### Data provided
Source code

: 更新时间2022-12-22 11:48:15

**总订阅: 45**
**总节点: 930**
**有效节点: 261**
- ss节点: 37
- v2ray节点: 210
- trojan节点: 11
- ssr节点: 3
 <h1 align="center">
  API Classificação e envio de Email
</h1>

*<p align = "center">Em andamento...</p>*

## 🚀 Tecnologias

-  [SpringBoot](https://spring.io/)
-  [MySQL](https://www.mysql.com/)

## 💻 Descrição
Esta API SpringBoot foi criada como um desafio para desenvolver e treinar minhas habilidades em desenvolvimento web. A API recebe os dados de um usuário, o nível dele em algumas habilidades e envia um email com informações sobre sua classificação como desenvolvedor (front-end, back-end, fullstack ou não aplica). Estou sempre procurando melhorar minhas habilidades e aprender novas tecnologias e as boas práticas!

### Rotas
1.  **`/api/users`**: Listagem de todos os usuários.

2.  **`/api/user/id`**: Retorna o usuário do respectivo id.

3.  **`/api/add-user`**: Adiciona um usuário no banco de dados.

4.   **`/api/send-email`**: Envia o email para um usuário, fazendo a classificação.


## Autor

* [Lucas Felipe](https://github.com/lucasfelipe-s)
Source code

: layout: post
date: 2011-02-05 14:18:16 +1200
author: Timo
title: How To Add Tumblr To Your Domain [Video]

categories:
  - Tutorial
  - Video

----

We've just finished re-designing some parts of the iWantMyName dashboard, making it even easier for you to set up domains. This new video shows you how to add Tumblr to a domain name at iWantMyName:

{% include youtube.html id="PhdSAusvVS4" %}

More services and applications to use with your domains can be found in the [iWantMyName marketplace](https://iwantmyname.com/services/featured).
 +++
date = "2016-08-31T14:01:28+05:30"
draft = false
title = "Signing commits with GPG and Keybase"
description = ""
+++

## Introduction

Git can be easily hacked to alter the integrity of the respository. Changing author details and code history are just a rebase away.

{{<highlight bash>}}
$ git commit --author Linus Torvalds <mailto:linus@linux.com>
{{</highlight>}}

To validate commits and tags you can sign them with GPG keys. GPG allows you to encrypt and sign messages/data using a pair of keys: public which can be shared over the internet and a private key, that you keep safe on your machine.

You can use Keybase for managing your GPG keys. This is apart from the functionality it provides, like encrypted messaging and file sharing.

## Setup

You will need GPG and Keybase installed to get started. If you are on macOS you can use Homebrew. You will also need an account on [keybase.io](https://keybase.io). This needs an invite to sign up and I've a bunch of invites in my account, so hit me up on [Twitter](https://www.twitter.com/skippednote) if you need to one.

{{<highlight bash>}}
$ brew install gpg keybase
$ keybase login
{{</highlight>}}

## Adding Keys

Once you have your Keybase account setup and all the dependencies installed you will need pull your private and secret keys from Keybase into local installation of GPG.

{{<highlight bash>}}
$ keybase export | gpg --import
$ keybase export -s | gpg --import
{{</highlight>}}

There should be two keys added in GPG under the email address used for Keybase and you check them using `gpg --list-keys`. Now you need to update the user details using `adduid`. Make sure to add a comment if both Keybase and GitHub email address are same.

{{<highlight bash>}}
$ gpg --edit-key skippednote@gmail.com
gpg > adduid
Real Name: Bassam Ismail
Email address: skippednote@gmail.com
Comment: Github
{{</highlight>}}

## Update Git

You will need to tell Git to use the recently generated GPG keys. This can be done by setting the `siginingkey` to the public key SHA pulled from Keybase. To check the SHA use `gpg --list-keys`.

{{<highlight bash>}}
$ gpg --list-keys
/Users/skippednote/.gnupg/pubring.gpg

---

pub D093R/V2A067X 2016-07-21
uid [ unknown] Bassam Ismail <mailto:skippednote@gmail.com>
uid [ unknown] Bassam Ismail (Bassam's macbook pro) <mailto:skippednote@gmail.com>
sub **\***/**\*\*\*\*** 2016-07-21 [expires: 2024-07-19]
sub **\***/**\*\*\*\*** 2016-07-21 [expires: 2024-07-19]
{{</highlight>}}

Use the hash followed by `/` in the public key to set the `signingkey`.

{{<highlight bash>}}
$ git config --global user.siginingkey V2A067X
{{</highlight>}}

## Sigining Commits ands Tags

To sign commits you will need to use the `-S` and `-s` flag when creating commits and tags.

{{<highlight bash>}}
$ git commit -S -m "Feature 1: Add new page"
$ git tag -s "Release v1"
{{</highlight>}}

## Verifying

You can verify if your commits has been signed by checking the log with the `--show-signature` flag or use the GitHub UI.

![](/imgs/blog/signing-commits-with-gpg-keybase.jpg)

### Problem requirements
Copy the records above word for word, from the line with "## 🚀 Tecnologias" up to and including the line with "## Introduction".

### Solution to the exercise
## 🚀 Tecnologias

-  [SpringBoot](https://spring.io/)
-  [MySQL](https://www.mysql.com/)

## 💻 Descrição
Esta API SpringBoot foi criada como um desafio para desenvolver e treinar minhas habilidades em desenvolvimento web. A API recebe os dados de um usuário, o nível dele em algumas habilidades e envia um email com informações sobre sua classificação como desenvolvedor (front-end, back-end, fullstack ou não aplica). Estou sempre procurando melhorar minhas habilidades e aprender novas tecnologias e as boas práticas!

### Rotas
1.  **`/api/users`**: Listagem de todos os usuários.

2.  **`/api/user/id`**: Retorna o usuário do respectivo id.

3.  **`/api/add-user`**: Adiciona um usuário no banco de dados.

4.   **`/api/send-email`**: Envia o email para um usuário, fazendo a classificação.


## Autor

* [Lucas Felipe](https://github.com/lucasfelipe-s)
Source code

: layout: post
date: 2011-02-05 14:18:16 +1200
author: Timo
title: How To Add Tumblr To Your Domain [Video]

categories:
  - Tutorial
  - Video

----

We've just finished re-designing some parts of the iWantMyName dashboard, making it even easier for you to set up domains. This new video shows you how to add Tumblr to a domain name at iWantMyName:

{% include youtube.html id="PhdSAusvVS4" %}

More services and applications to use with your domains can be found in the [iWantMyName marketplace](https://iwantmyname.com/services/featured).
 +++
date = "2016-08-31T14:01:28+05:30"
draft = false
title = "Signing commits with GPG and Keybase"
description = ""
+++

## Introduction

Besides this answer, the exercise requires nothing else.